A team of UNAC/UHCP state officers, staff, affiliate officers, stewards and contract specialists received three days of training in February. In the coming months the group will continue to meet, with the goal of becoming an anti-bullying resource team for the union. The training came from Dr. Gary Namie, whose wife Dr. Ruth Namie was targeted in 1996 while she was employed as a Kaiser social worker in Northern California. The couple founded the Workplace Bullying Institute to fill a resource and research vacuum in the United States and to spearhead legislation against workplace bullying. Every other Western industrialized democracy besides the US has passed such laws.

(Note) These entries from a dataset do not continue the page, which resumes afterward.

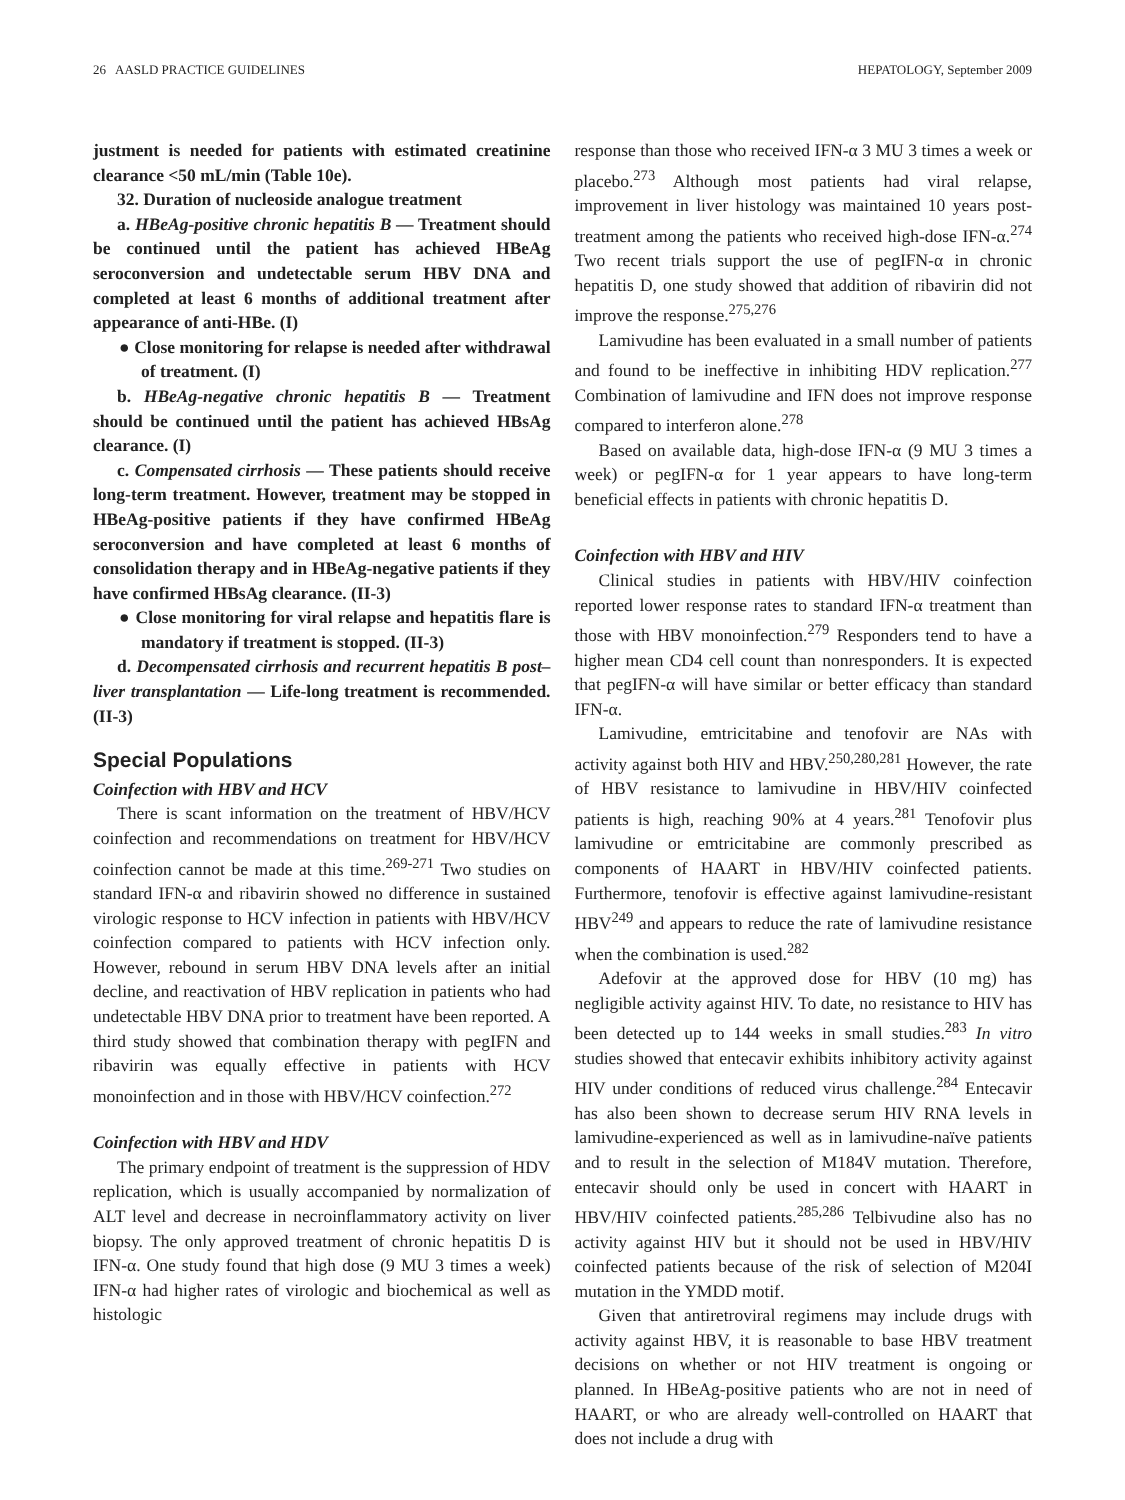26 AASLD PRACTICE GUIDELINES HEPATOLOGY, September 2009
justment is needed for patients with estimated creatinine clearance <50 mL/min (Table 10e).
32. Duration of nucleoside analogue treatment
a. HBeAg-positive chronic hepatitis B — Treatment should be continued until the patient has achieved HBeAg seroconversion and undetectable serum HBV DNA and completed at least 6 months of additional treatment after appearance of anti-HBe. (I)
● Close monitoring for relapse is needed after withdrawal of treatment. (I)
b. HBeAg-negative chronic hepatitis B — Treatment should be continued until the patient has achieved HBsAg clearance. (I)
c. Compensated cirrhosis — These patients should receive long-term treatment. However, treatment may be stopped in HBeAg-positive patients if they have confirmed HBeAg seroconversion and have completed at least 6 months of consolidation therapy and in HBeAg-negative patients if they have confirmed HBsAg clearance. (II-3)
● Close monitoring for viral relapse and hepatitis flare is mandatory if treatment is stopped. (II-3)
d. Decompensated cirrhosis and recurrent hepatitis B post–liver transplantation — Life-long treatment is recommended. (II-3)
Special Populations
Coinfection with HBV and HCV
There is scant information on the treatment of HBV/HCV coinfection and recommendations on treatment for HBV/HCV coinfection cannot be made at this time.<sup>269-271</sup> Two studies on standard IFN-α and ribavirin showed no difference in sustained virologic response to HCV infection in patients with HBV/HCV coinfection compared to patients with HCV infection only. However, rebound in serum HBV DNA levels after an initial decline, and reactivation of HBV replication in patients who had undetectable HBV DNA prior to treatment have been reported. A third study showed that combination therapy with pegIFN and ribavirin was equally effective in patients with HCV monoinfection and in those with HBV/HCV coinfection.<sup>272</sup>
Coinfection with HBV and HDV
The primary endpoint of treatment is the suppression of HDV replication, which is usually accompanied by normalization of ALT level and decrease in necroinflammatory activity on liver biopsy. The only approved treatment of chronic hepatitis D is IFN-α. One study found that high dose (9 MU 3 times a week) IFN-α had higher rates of virologic and biochemical as well as histologic
response than those who received IFN-α 3 MU 3 times a week or placebo.<sup>273</sup> Although most patients had viral relapse, improvement in liver histology was maintained 10 years post-treatment among the patients who received high-dose IFN-α.<sup>274</sup> Two recent trials support the use of pegIFN-α in chronic hepatitis D, one study showed that addition of ribavirin did not improve the response.<sup>275,276</sup>
Lamivudine has been evaluated in a small number of patients and found to be ineffective in inhibiting HDV replication.<sup>277</sup> Combination of lamivudine and IFN does not improve response compared to interferon alone.<sup>278</sup>
Based on available data, high-dose IFN-α (9 MU 3 times a week) or pegIFN-α for 1 year appears to have long-term beneficial effects in patients with chronic hepatitis D.
Coinfection with HBV and HIV
Clinical studies in patients with HBV/HIV coinfection reported lower response rates to standard IFN-α treatment than those with HBV monoinfection.<sup>279</sup> Responders tend to have a higher mean CD4 cell count than nonresponders. It is expected that pegIFN-α will have similar or better efficacy than standard IFN-α.
Lamivudine, emtricitabine and tenofovir are NAs with activity against both HIV and HBV.<sup>250,280,281</sup> However, the rate of HBV resistance to lamivudine in HBV/HIV coinfected patients is high, reaching 90% at 4 years.<sup>281</sup> Tenofovir plus lamivudine or emtricitabine are commonly prescribed as components of HAART in HBV/HIV coinfected patients. Furthermore, tenofovir is effective against lamivudine-resistant HBV<sup>249</sup> and appears to reduce the rate of lamivudine resistance when the combination is used.<sup>282</sup>
Adefovir at the approved dose for HBV (10 mg) has negligible activity against HIV. To date, no resistance to HIV has been detected up to 144 weeks in small studies.<sup>283</sup> In vitro studies showed that entecavir exhibits inhibitory activity against HIV under conditions of reduced virus challenge.<sup>284</sup> Entecavir has also been shown to decrease serum HIV RNA levels in lamivudine-experienced as well as in lamivudine-naïve patients and to result in the selection of M184V mutation. Therefore, entecavir should only be used in concert with HAART in HBV/HIV coinfected patients.<sup>285,286</sup> Telbivudine also has no activity against HIV but it should not be used in HBV/HIV coinfected patients because of the risk of selection of M204I mutation in the YMDD motif.
Given that antiretroviral regimens may include drugs with activity against HBV, it is reasonable to base HBV treatment decisions on whether or not HIV treatment is ongoing or planned. In HBeAg-positive patients who are not in need of HAART, or who are already well-controlled on HAART that does not include a drug with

As Union activists, we’re specially qualified to tackle workplace bullies. Often, targets become isolated. Fearful co-workers distance themselves or even join in. But we know the power of solidarity. We’re used to acting collectively against unjust conditions to protect ourselves and our patients. Already members of the team have been able to put the training to work. When nurses at one affiliate learned a nurse they were training in their unit had more seniority, they tried to bully her into failure. Their Staff Rep intervened. He appealed to their solidarity and fairness to turn it around. Another team member helped SPNN nurses demoralized by a bully supervisor when he explained that their strength and competency had made them a target. A hostile work environment grievance got the supervisor reassigned. Workplace bullying is a widespread and difficult issue, and it won’t be conquered overnight, but UNAC/UHCP is committed to taking it on. We’ve also joined with other unions to fight workplace violence against health care workers. A UNAC/UHCP team traveled to Sacramento recently to testify to Cal/OSHA in support of an initiative called the California Safe Standard.